Aufgabenstellung:
[1] Was bezeichnet der Text zur Dekubitusprophylaxe als die beste Prophylaxe?
[2] Übernehmen Sie aus dem Text zur Dekubitusprophylaxe wortgetreu den Abschnitt zwischen „Deshalb sind wir“ und „diverse Hilfsmittel verordnen.“, beide Stellen eingeschlossen.
[3] Führen Sie den Text zur Dekubitusprophylaxe im Anschluss an seinen letzten Satz weiter.

Bereitgestellter Text:

○ ○ ○ ○

Deshalb sind wir am Montag nach der Entlassung aus dem Krankenhaus zum Hausarzt, Dr. Koch gefahren, damit er sich das ansehen kann. Außerdem musste er noch diverse Hilfsmittel verordnen.
Gleich bei der Aufnahme im Krankenhaus haten wir nach einer Dekubitusmatratze gefragt. Herr Hampel bekam daraufhin eine Schaumstoffauflage ins Bett als sog. Superweichlagerung. Nach dem neuesten Stand ist man davon abgekommen, genauso wie von fönen und eisen. Und wenn man die Superweichlagerung noch mit einem straff gezogenen Leintuch, einem Stecklaken und einer Krankenunterlage versieht, hebt sich die Wirkung ganz auf. Die beste Prophylaxe ist immer noch regelmäßiges Umlagern (alle zwei Stunden) und intensive Hautpflege für eine intakte Haut.
Meine Hinweise auf die gerötete Hautpartie und auf Lagerung wurden mit einer abwehrenden Handbewegung abgetan. Statt dessen erklärte mir eine Krankenschwester, dass Herr Hampel im Krankenhaus sei und Kompromisse schließen müsse. Er könne nicht morgens und mittags aus dem Bett - zuhause könne man das machen. Daraufhin erklärte ich ihr, dass Herr Hampel morgens meistens um 8.30 Uhr im Rollstuhl sitzt und abends selten vor 24.00 Uhr ins Bett geht (Katheterisierzeiten). Er fühlt sich am Wohlsten im Rollstuhl, weil er aufrecht sitzend besser abhusten kann und besser Luft bekommt.

○ ○ ○ ○

Angezeigte Informationen:
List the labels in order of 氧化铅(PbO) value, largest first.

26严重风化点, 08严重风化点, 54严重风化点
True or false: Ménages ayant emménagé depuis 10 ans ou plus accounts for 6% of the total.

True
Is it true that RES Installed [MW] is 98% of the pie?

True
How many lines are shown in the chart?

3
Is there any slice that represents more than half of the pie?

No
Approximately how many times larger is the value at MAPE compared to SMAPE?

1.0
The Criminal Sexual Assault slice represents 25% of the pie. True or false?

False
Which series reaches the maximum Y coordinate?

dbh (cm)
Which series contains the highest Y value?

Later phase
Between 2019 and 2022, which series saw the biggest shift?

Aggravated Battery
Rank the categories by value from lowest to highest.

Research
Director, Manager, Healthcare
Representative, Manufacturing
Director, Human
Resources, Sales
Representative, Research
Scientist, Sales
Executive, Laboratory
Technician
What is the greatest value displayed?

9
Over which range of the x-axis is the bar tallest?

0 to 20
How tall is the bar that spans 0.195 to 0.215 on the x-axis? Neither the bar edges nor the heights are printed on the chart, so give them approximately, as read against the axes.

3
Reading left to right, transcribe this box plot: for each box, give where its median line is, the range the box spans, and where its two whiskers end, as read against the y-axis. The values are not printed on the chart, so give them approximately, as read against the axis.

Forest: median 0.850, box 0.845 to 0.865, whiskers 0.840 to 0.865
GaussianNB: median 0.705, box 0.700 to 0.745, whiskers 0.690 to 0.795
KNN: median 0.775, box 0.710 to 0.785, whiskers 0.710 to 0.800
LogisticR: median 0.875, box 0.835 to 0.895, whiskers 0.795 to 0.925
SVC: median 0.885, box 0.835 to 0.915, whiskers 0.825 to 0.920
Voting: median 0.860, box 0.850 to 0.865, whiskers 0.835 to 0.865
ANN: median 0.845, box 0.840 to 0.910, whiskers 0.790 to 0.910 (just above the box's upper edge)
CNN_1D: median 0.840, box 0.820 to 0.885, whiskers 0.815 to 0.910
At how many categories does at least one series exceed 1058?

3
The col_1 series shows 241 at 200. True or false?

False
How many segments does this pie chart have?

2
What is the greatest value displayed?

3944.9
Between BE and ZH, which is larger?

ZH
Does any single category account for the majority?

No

○ ○ ○ ○

Lösungen:
[1] Regelmäßiges Umlagern (alle zwei Stunden) und intensive Hautpflege für eine intakte Haut.

[2]
Deshalb sind wir am Montag nach der Entlassung aus dem Krankenhaus zum Hausarzt, Dr. Koch gefahren, damit er sich das ansehen kann. Außerdem musste er noch diverse Hilfsmittel verordnen.

[3]
Wieviel Kompromisse muss denn ein einzelner Rollstuhlfahrer auf einer Krankenstation machen, der auf fremde Hilfe angewiesen ist? Abends muss er um 19.30 Uhr ins Bett. Am anderen Tag muss er bitten und betteln, dass er in den Rollstuhl kommt (Arzt hatte es erlaubt). Mit etwas Glück vor dem Mittagessen. Solange liegt er auf dem Rücken ohne umgelagert zu werden. Muss er noch abführen, liegt er bis gegen Mittag im Bett (abführen nicht auf dem Toilettenstuhl). Das Frühstück steht noch nachmittags auf dem Nachtschrank und wird zur Zwischenmahlzeit um 15.30 Uhr, da in der Zwischenzeit das Mittagessen ausgeteilt wurde. Oder er sitzt bei geöffneter Balkontür auf dem Flur, mit einer Decke über den Beinen, ohne Klingel auf dem Toilettenstuhl zur Besuchszeit von 14.00 - 17.00 Uhr. Erst kurz vor dem Abendbrot zeigt sich eine Schwester und er wird in seinen Rollstuhl umgesetzt. Am letzten Samstag seines Krankenhausaufenthalts hatte man ihm nach dem Mittagessen die Zäpfchen verabreicht und ihn ca. 1/2 Stunde im Bett liegen lassen. Danach wurde er auf den Toilettenstuhl gesetzt, in den Waschraum geschoben und dort durfte er dann 1 1/2 Stunden sitzen. Damit war für Herrn Hampel der Krankenhausaufenthalt erledigt und er hat sich auf eigene Gefahr nach Hause entlassen.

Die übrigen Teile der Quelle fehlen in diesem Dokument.